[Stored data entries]
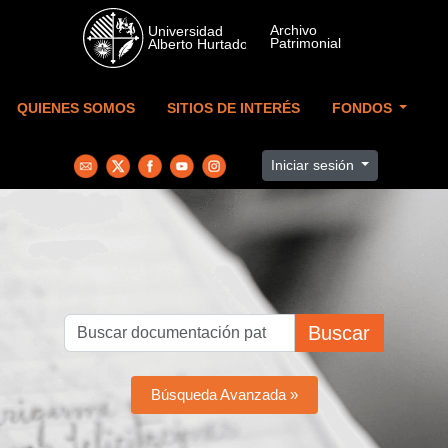
Skip to main content
QUIENES SOMOS
SITIOS DE INTERÉS
FONDOS
Iniciar sesión
Buscar
Búsqueda Avanzada »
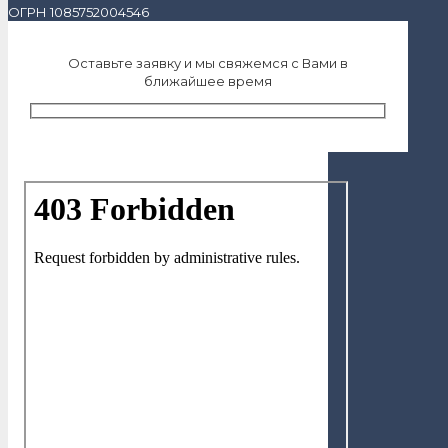
ОГРН 1085752004546
Оставьте заявку и мы свяжемся с Вами в
ближайшее время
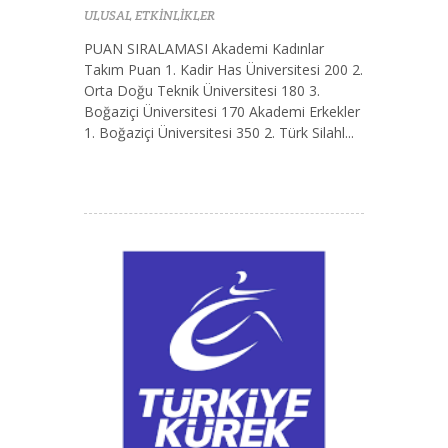
ULUSAL ETKİNLİKLER
PUAN SIRALAMASI Akademi Kadınlar
Takım Puan 1. Kadir Has Üniversitesi 200 2.
Orta Doğu Teknik Üniversitesi 180 3.
Boğaziçi Üniversitesi 170 Akademi Erkekler
1. Boğaziçi Üniversitesi 350 2. Türk Silahl...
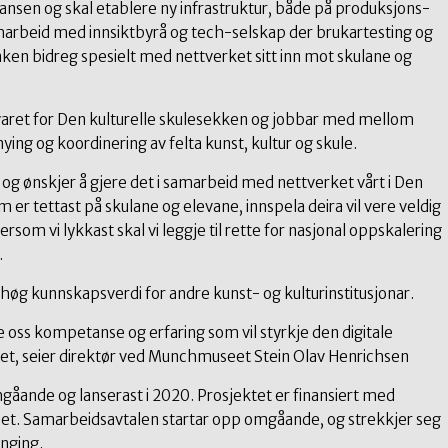
sen og skal etablere ny infrastruktur, både på produksjons-
marbeid med innsiktbyrå og tech-selskap der brukartesting og
anken bidreg spesielt med nettverket sitt inn mot skulane og
varet for Den kulturelle skulesekken og jobbar med mellom
ying og koordinering av felta kunst, kultur og skule.
ke og ønskjer å gjere det i samarbeid med nettverket vårt i Den
m er tettast på skulane og elevane, innspela deira vil vere veldig
rsom vi lykkast skal vi leggje til rette for nasjonal oppskalering
.
 høg kunnskapsverdi for andre kunst- og kulturinstitusjonar.
ffe oss kompetanse og erfaring som vil styrkje den digitale
t, seier direktør ved Munchmuseet Stein Olav Henrichsen
gåande og lanserast i 2020. Prosjektet er finansiert med
t. Samarbeidsavtalen startar opp omgåande, og strekkjer seg
enging.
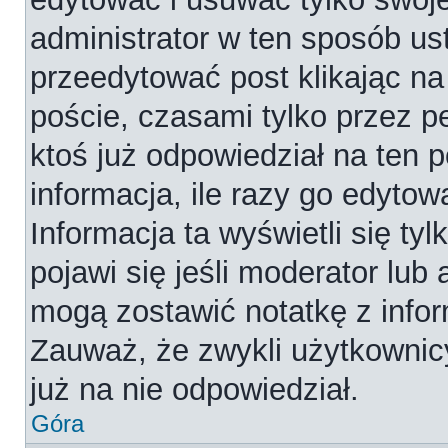
administrator w ten sposób us
przeedytować post klikając na
poście, czasami tylko przez p
ktoś już odpowiedział na ten 
informacja, ile razy go edytowa
Informacja ta wyświetli się tyl
pojawi się jeśli moderator lub
mogą zostawić notatkę z infor
Zauważ, że zwykli użytkownic
już na nie odpowiedział.
Góra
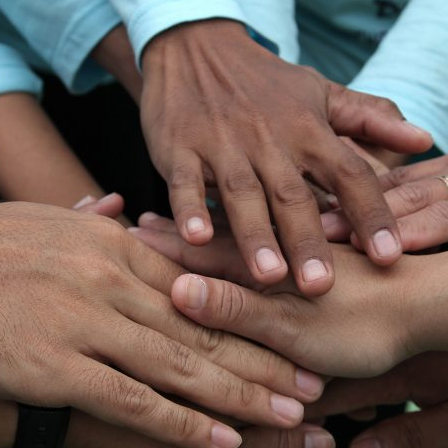
ão Avançada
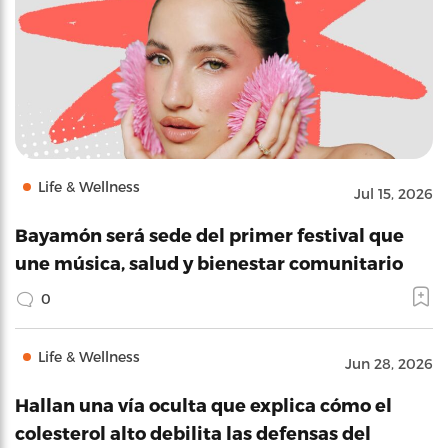
Life & Wellness
Jul 15, 2026
Bayamón será sede del primer festival que
une música, salud y bienestar comunitario
0
Life & Wellness
Jun 28, 2026
Hallan una vía oculta que explica cómo el
colesterol alto debilita las defensas del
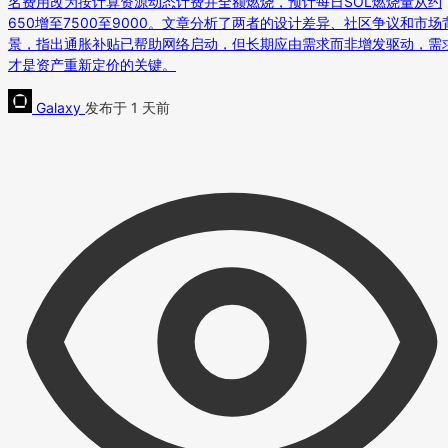
名费用改为按计算资源动态计费并全额燃烧，预计每日SOL燃烧量从约
650增至7500至9000。文章分析了两者的设计差异、社区争议和市场
景，指出通胀补贴已帮助网络启动，但长期应由需求而非增发驱动，需
才是资产重新定价的关键。
Galaxy
发布于 1 天前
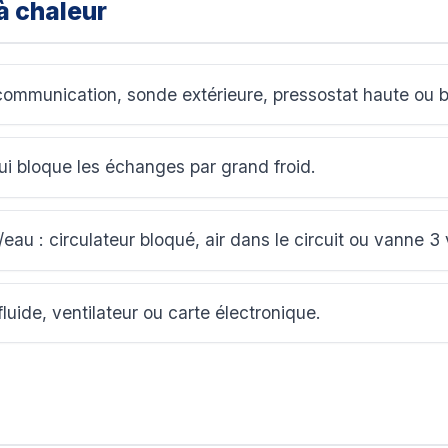
à chaleur
communication, sonde extérieure, pressostat haute ou b
ui bloque les échanges par grand froid.
eau : circulateur bloqué, air dans le circuit ou vanne 3 
luide, ventilateur ou carte électronique.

_EXERCISE REQUIREMENTS_
Please filter the material above and copy each line that contains the string "kunst". Case counts.

_EXERCISE ANSWER_
ying og koordinering av felta kunst, kultur og skule.
 høg kunnskapsverdi for andre kunst- og kulturinstitusjonar.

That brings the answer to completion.